Another method involves counting the number of lines in the file, which can be done by iterating over the file object. For CSV files, if the line count is zero or one (when header is present), the file can effectively be considered empty.

Here’s an example:

def is_csv_empty(file_path):
    with open(file_path, 'r', encoding='utf-8') as file:
        return len(file.readlines()) <= 1

empty = is_csv_empty('empty_with_one_line_header.csv')
print(empty)

Output:

True

The code opens the file and reads all lines into a list with file.readlines(). Then it checks if the length of the list is less than or equal to 1, indicating the file is empty or only contains a header.

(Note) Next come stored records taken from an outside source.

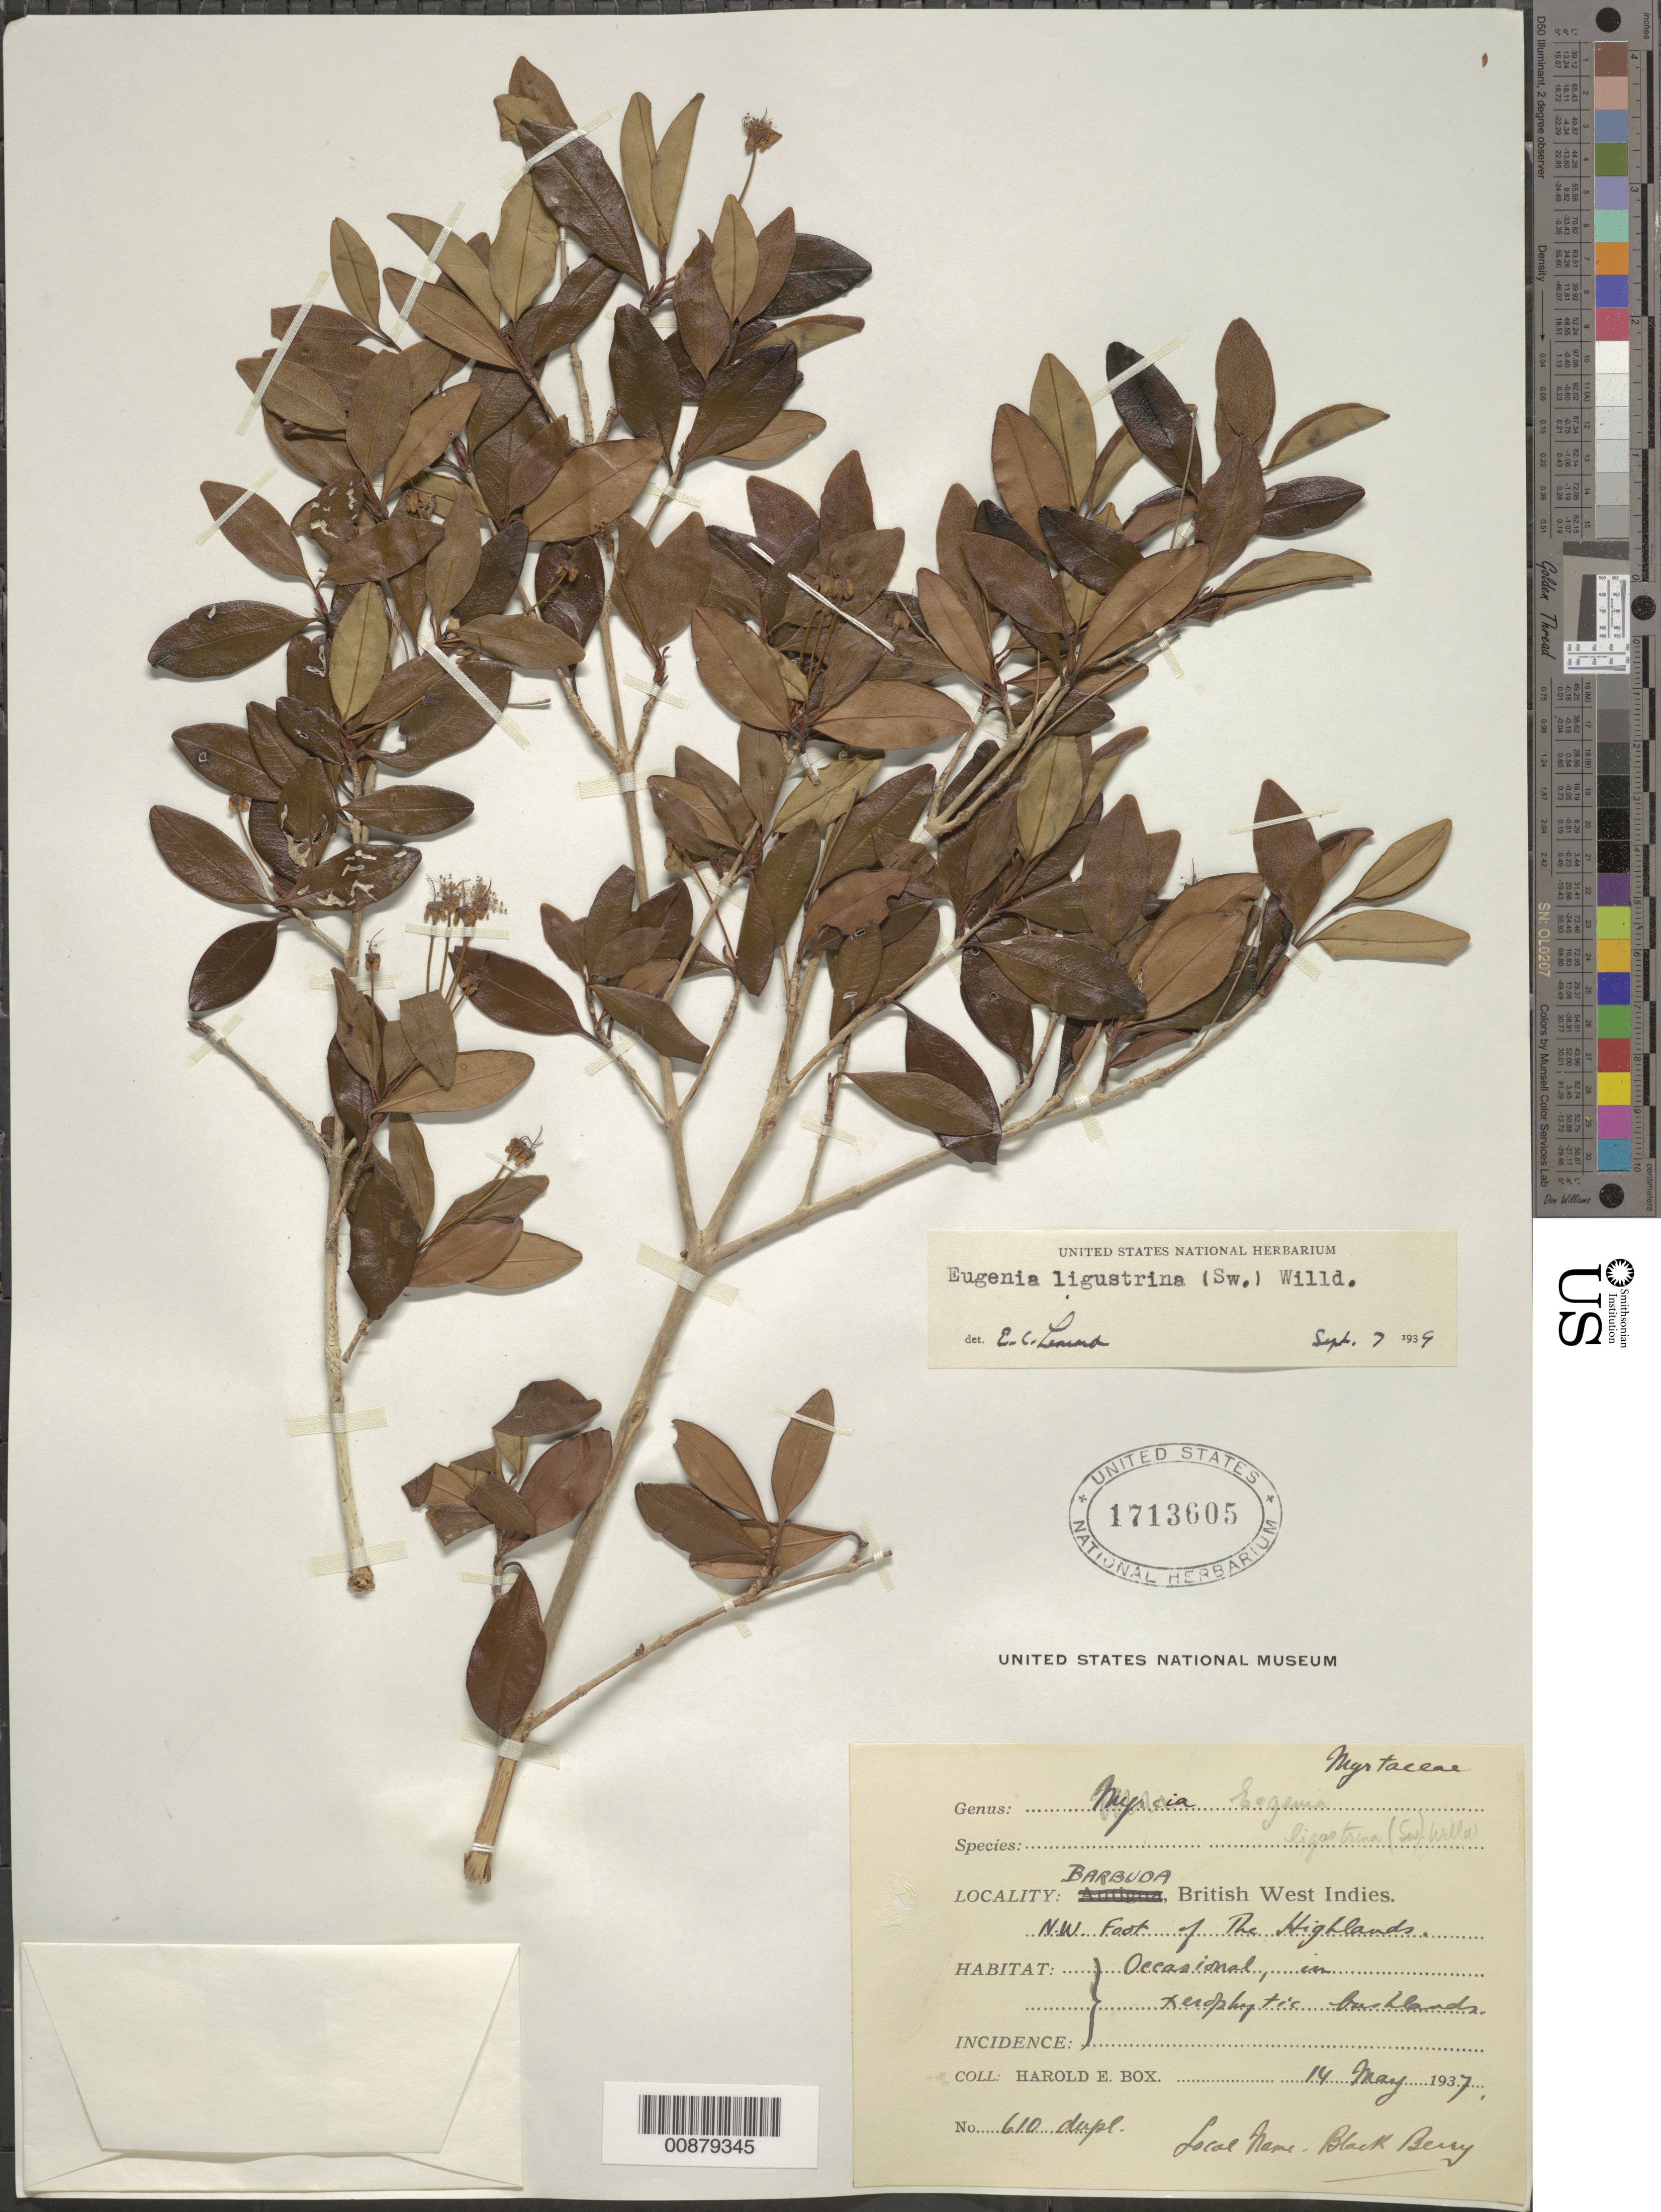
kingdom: Plantae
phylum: Tracheophyta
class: Magnoliopsida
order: Myrtales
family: Myrtaceae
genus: Eugenia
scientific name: Eugenia ligustrina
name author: (Sw.) Willd.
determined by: Leonard, Emery C., (US)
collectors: H. E. Box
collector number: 610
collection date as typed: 14 May 1937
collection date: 1937-05-14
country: Antigua and Barbuda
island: Barbuda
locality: NW foot of the Highlands.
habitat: Xerophytic bushlands.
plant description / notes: Common name: Black Berry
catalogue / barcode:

Bonus One-Liner Method 5: Using pathlib

The modern pathlib module in Python provides an object-oriented interface to the filesystem, and its Path class includes a method to check if a file is empty in a succinct one-liner.

Here’s an example:

from pathlib import Path

empty = Path('empty_file.csv').stat().st_size == 0
print(empty)

Output:

True

Similar to Method 1, this check uses the file status information. However, it does so using the more modern Path object, making the code concise and readable.

Summary/Discussion

  • Method 1: Using os.stat(). Strengths: Fast and efficient, doesn’t need to open the file. Weaknesses: Does not distinguish between files with only header and truly empty files.
  • Method 2: Checking with open() and read(). Strengths: Simple and straightforward. Weaknesses: Inefficient for large files as it reads the entire file content to check if it’s empty.
  • Method 3: Using CSV Reader. Strengths: Accurately checks for data rows, ignoring the header. Weaknesses: Slightly more complex, may be an overkill for simple checks.
  • Method 4: Examining Line Count. Strengths: Works well for files with headers. Weaknesses: Inefficient for large files, as it loads all lines into memory.
  • Bonus Method 5: Using pathlib. Strengths: Modern, clean syntax. Weaknesses: Like Method 1, does not account for headers.